Month: February 2015

How to Get in Touch with our Open Hearts: Healing Poses

Posted on

All healing traditions recognize the crucial role of the heart in sustaining life and energizing the body.

We cannot survive long without a properly functioning heart. Cardiovascular health is a key area contributing to overall vitality in many ways.

Heart disease is the leading cause of death among men and women in the U.S. and many other developed countries. Fortunately, there are many powerful lifestyle and prevention-focused approaches that can help protect and rejuvenate our heart health.

From a Western medical perspective, lifestyle choices including avoiding tobacco products, maintaining a healthy body weight, engaging in moderate to vigorous physical activity most days of the week, eating a balanced diet with plenty of whole foods and produce, limiting alcohol consumption, getting adequate rest and relaxation and managing stress all contribute to a healthy cardiovascular system.

The heart is a crucial energy center in the body where many physical and energetic pathways intersect and interact. This confluence of influences makes the heart impacted by and capable of affecting many other aspects of the body and health. As you look within and take time for self-observation, energize your heart center and connect with your creativity, self-expression and compassion.

One way to get in touch with and open your heart is through stretching and yoga. Stretch your spine and open your heart with some opening yoga poses like Wheel Pose (urdhva dhanurasana), Bridge Pose (setu bandha sarvangasana) and Reverse Warrior (viparita virabhadrasana).

Reverse Warrior (viparita virabhadrasana):

Reverse Warrior is a standing pose that opens the chest and heart area while increasing blood flow and circulation throughout the body. This can help reduce fatigue and calm the mind.

Other benefits of Reverse Warrior Pose include:

>>> strengthens the hip and oblique muscles

>>> opens the chest and shoulders

>>> strengthens the quads, arms and neck

>>> increases self-esteem

>>> enhances compassion for self and others

Bridge Pose (setu bandha sarvangasana):

This pose can be modified in many ways to work for different people.
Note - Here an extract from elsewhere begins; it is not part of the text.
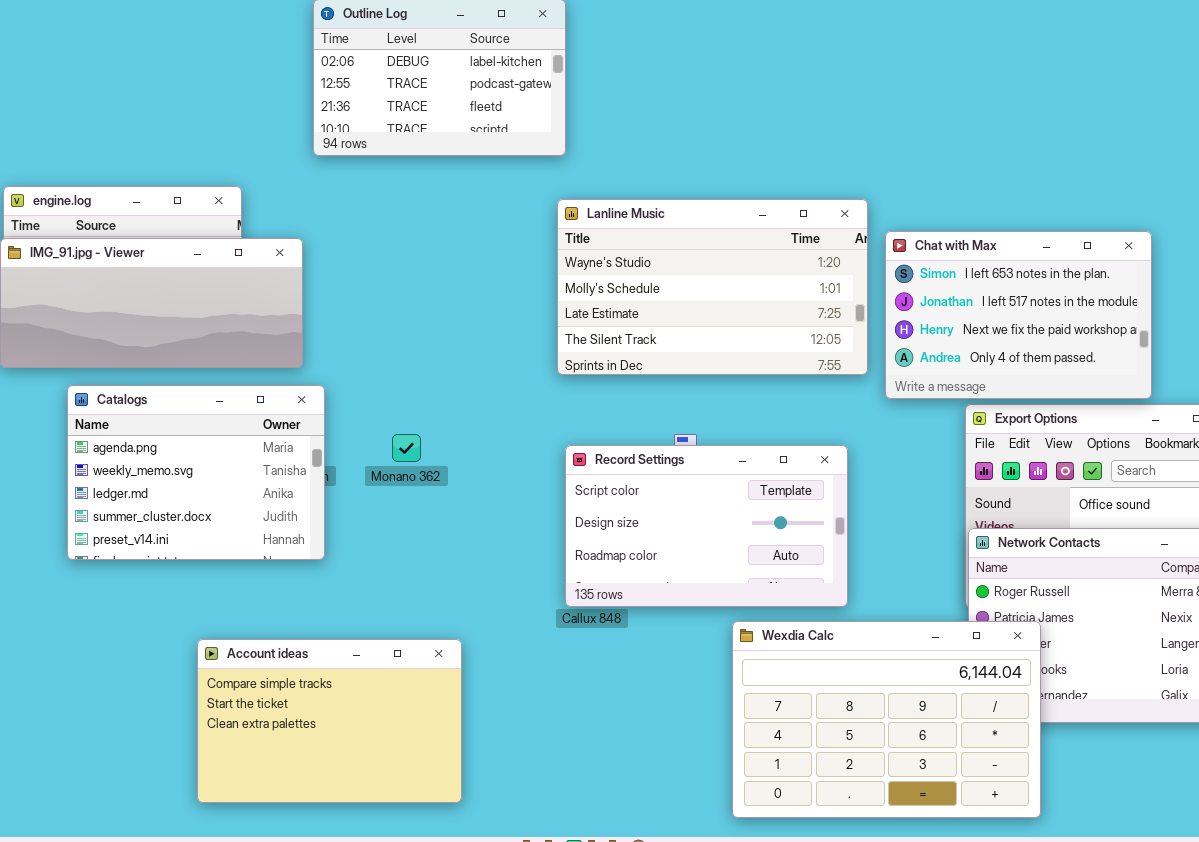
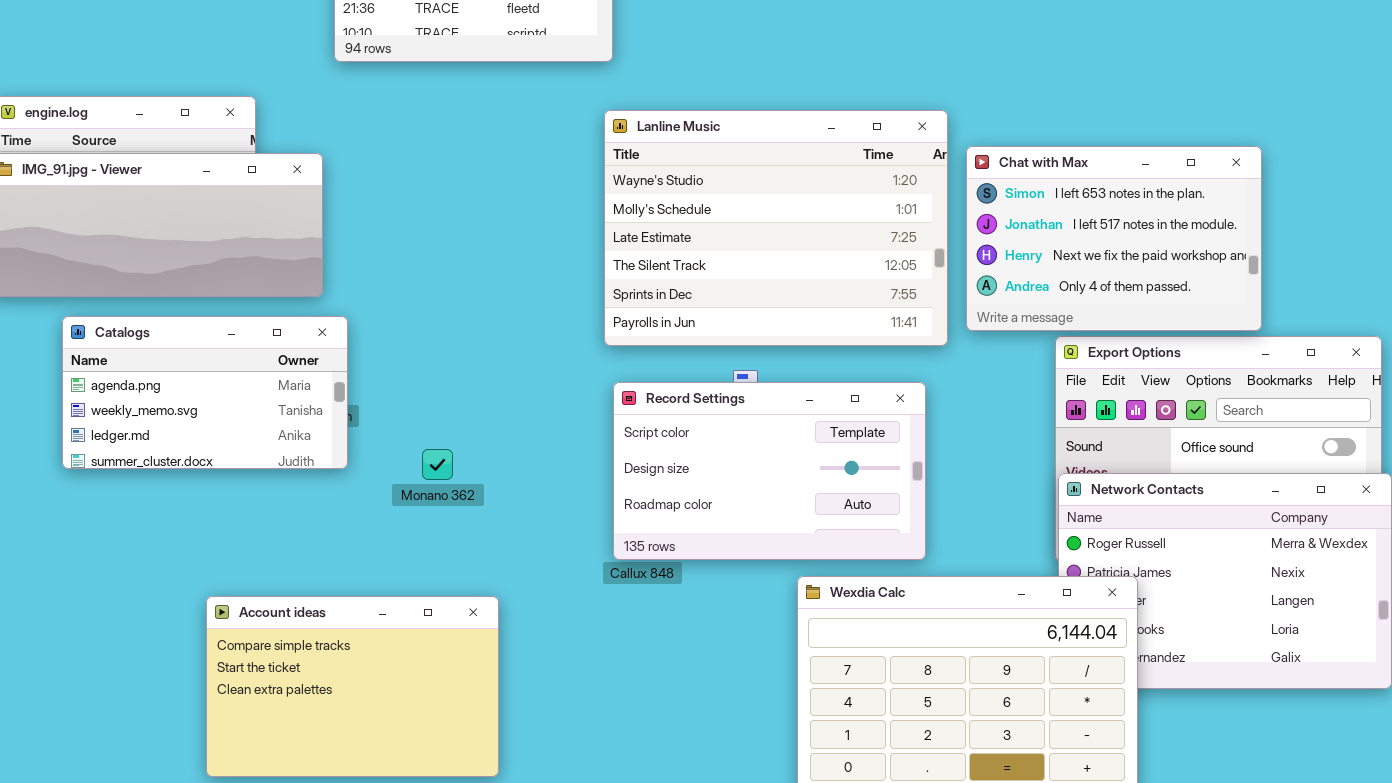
Lanline Music: [557,199,868,375] -> [604,110,948,346], resized
Catalogs: [67,385,325,560] -> [62,316,348,469], resized
Monano 362: [392,434,421,462] -> [422,449,453,480], moved

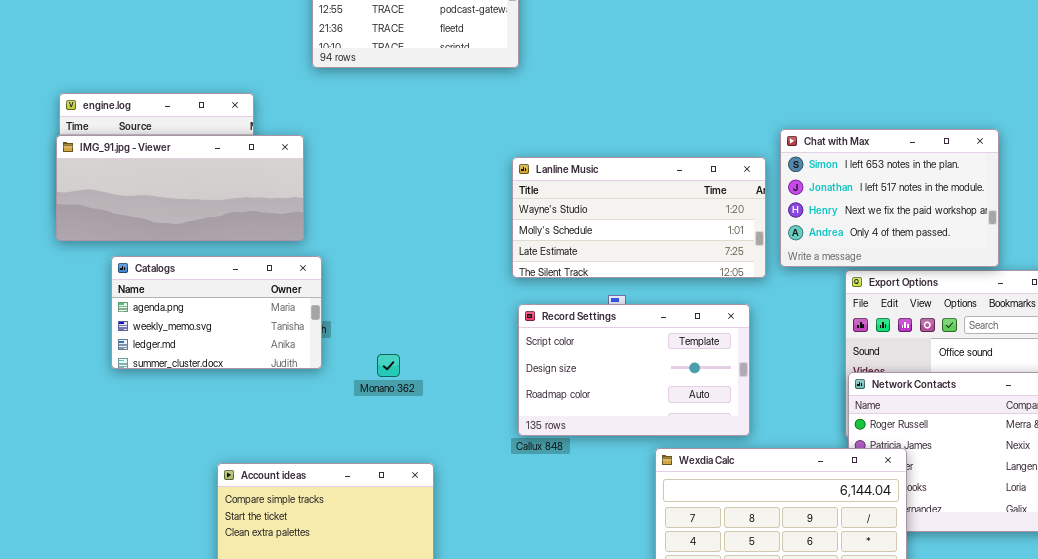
Lanline Music: [604,110,948,346] -> [512,157,766,278], resized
It opens the whole front body and helps to calm the mind and ease depression. As you open the heart in Bridge Pose, notice if you feel energized, relaxed, rejuvenated and/or open and loving.

You can try a more restorative variation of Bridge Pose which can allow you to rest longer in this opening by sliding a block or bolster under the sacrum and resting the pelvis on this prop for support. Take care to avoid stressing the neck.

Other benefits of Bridge Pose include:

>>> strengthens the back

>>> lengthens the hamstrings

>>> improves circulation

>>> promotes relaxation

>>> opens the lungs and chest cavity

>>> strengthens the core muscles

Wheel Pose (urdhva dhanurasana):

Wheel or Upward Bow Pose is a great way to fully open the front body and increase energy. As you strengthen the arms, wrists, legs and buttocks you simultaneously stretch the chest and open the lungs. This can helps balance hormones, relax breathing and assist with infertility.

As you extend the front body, draw the inner thighs towards one another and keep the feet and elbows parallel. Use caution if you have low back, shoulder or wrist issues or if you have heart or blood pressure problems.

Other benefits of Upward Bow Pose of Full Wheel Pose include:

>>> expands the chest and shoulders

>>> stretches the wrist flexor muscles

>>> strengthens the back and gluteus muscles

>>> opens the lungs and eases breathing

>>> stimulates the thyroid and pituitary glands

>>> uplifts the mood

As you literally open your heart through your yoga practice, consider ways in which you can practice heart opening in the rest of your life as well. As you come into conflict, relationship challenges and disagreements, take a moment to visualize opening your heart and stepping into compassion or ahimsa. Notice how your relationships shift as you approach them with a kind compassionate and open heart!